SELECTED EXTRACT:
========================================

MAN'S PROGRESS IN HEAVEN.-But man progresses without cessation; without cessation he pursues new developments without change. of nature, without the loss of humanity, without the loss of personality and his individual identity. A new manifestation, is a new progress, and this progress, which we pursue here below, can never be completely accomplished. Upon this earth, which we traverse at a rapid pace, we long for the sun of to-morrow; and, when we have seen the solar revolutions mark a few years upon the eternal calender, we wish for another life, a manifestation more conformable to our desires and our needs. Our old body is used up, infirmity and suffering assail it, the horizon contracts around us, nature no longer invites us to her feasts, we are isolated from society, our old companions leave us one by one, and our aspirations turn towards heaven, as the imprisoned bird turns towards liberty. If in these lower regions we cannot live isolated without affections, what shall then become of us with knowledge, sentiments, and sensation? With the greater faculty of knowing, the grand desire is to know more. With more delicate sensations, senses more exercised, more perfect, emotions more softened, more profound, with sentiments more pure, we shall have a more imperious need of love, and the remembrance of what we have known and loved shall participate in the extention of existence, the expansion of the soul. Then we shall feel more happy to live, to know, to love, and above all to be loved. We shall carry back our love towards God, for then we shall know better the true source of happiness and love. We shall love and see again those we have known and loved in this earth, and, if we are separated from the objects of our affections, we shall begin to make knowledge of them again, by memory, by thought, by experience, and by ways unknown to man. We shall carry back our love towards God, because we shall know him better. We shall know the true sources of love. We shall love, and we shall know those whom we have loved. We shall be known, even as we are known.-Les Horizons du Ciel, by M. Ronzier-Joly.

THE LAW OF SPIRITUAL DEATH.-Sin is its own punishment. It is itself the "sting of death." It is that moral leprosy of the soul, which, when it is finished, bringeth forth death. It needs no external aggravation to invest it with all the intensity and anguish with which the strong imagery of the Scriptures of truth depicts it. Our minds being less occupied with the radical inward forms of evil, we are

led to adopt a coarse material counterpart of what is an awful spiritual reality. That this is so is clear, from the fact that what men ordinarily hope to escape, is not sin itself, but the punishment supposed to follow it. It is a fundamental law of God's government, a part of the original constitution of things ordained by His wisdom, a law which must extend throughout the universe of moral being, that alienation, or separation from God, who is the fountain of all true life, should be the death of the spirit, as the death of the body is the loosing of that bond which joins it to the soul. If the knowledge of God and communion with Him is our life, and in His 'presence is joy, to be without Him, which is the state of sin, is necessarily to be in an antagonistic state, a state of moral corruption and decay, which, "when it is finished, bringeth forth death." This consequence follows by no arbitary act of divine sovereignty, but by the necessary and eternal law of moral being.Thoughts on the Doctrine of Eternal Punishment, by F. S. Williams.

========================================

WRITTEN TASKS:
1. Answer these questions from the extract on heaven and spiritual death:
(a) To what does the extract compare our aspirations turning towards heaven?
(b) What does the extract call sin itself, using a phrase in quotation marks?
(c) What do men ordinarily hope to escape, according to the extract?
2. Write a continuation of the extract on heaven and spiritual death, beginning after its final line.

========================================

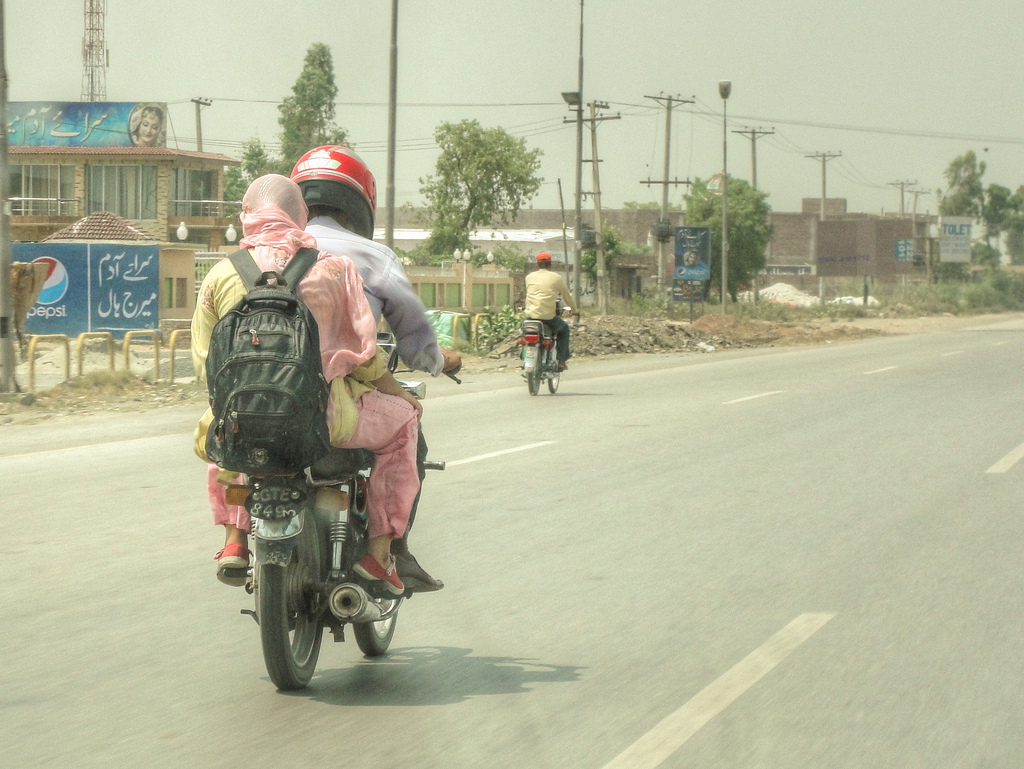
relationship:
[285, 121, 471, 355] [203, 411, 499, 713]
person riding on motorcycle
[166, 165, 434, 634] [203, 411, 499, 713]
person riding on motorcycle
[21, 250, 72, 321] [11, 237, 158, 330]
logo on sign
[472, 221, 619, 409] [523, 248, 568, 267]
man wearing red hat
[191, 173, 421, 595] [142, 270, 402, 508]
person has a backpack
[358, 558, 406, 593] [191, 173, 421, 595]
shoe on person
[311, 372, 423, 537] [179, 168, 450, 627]
pants on woman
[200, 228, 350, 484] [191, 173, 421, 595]
backpack on person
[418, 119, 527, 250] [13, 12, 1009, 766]
tree in city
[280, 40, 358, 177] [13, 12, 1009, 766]
tree in city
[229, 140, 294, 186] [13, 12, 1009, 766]
tree in city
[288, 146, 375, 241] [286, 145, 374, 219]
head on head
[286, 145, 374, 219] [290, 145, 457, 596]
head of person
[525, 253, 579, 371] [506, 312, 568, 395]
man on motorcycle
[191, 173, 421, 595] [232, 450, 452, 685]
person on motorcycle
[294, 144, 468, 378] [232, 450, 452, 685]
man on motorcycle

========================================

RESPONSES BY TASK:
1.
(a) To the imprisoned bird turning towards liberty.
(b) The "sting of death."
(c) Not sin itself, but the punishment supposed to follow it.

2.
AN ACKNOWLEDGED OBSTACLE TO PUBLIC WORSHIP.-There is, perhaps, no greater hardship at present inflicted on mankind, in civilised and free countries than the necessity of listening to sermons. No one but a preaching clergyman has, in these realms, the power of compelling an audience to sit silent and be tormented. No one but a preaching clergyman can revel in platitudes, truisms, and untruisms, and yet receive, as his undisputed privilege, the same respectful demeanour, as though words of impassioned eloquence or persuasive logic fell from his lips. Let a professor of law or physic find his place in a lecture-hall, and there pour forth jejune words and useless empty phrases, and he will pour them forth to empty benches. Let a barrister attempt to talk without talking well, and he will talk but seldom. A judge's charge need be listened to, per force, by none but the jury, prisoner, and gaoler. A Member of Parliament can be coughed down or counted out. Town-councillors can be tabooed. But no one can rid himself of the preaching clergyman. He is the bore of the age, the old man whom we Sinbad's cannot shake off, the night-mare that disturbs our Sunday's rest, the incubus that overloads our religion, and makes God's service distasteful. We are not forced into church! No; but we desire more than that. We desire not to be forced to stay away. We desire, nay, we are resolute, to enjoy the comfort of public worship; but we desire also that we may do so without an amount of tedium which ordinary human nature cannot endure with patience— that we may be able to leave the house of God without that anxious longing for escape which is the common consequence of common sermons.-Barchester Towers, by Anthony Trollope.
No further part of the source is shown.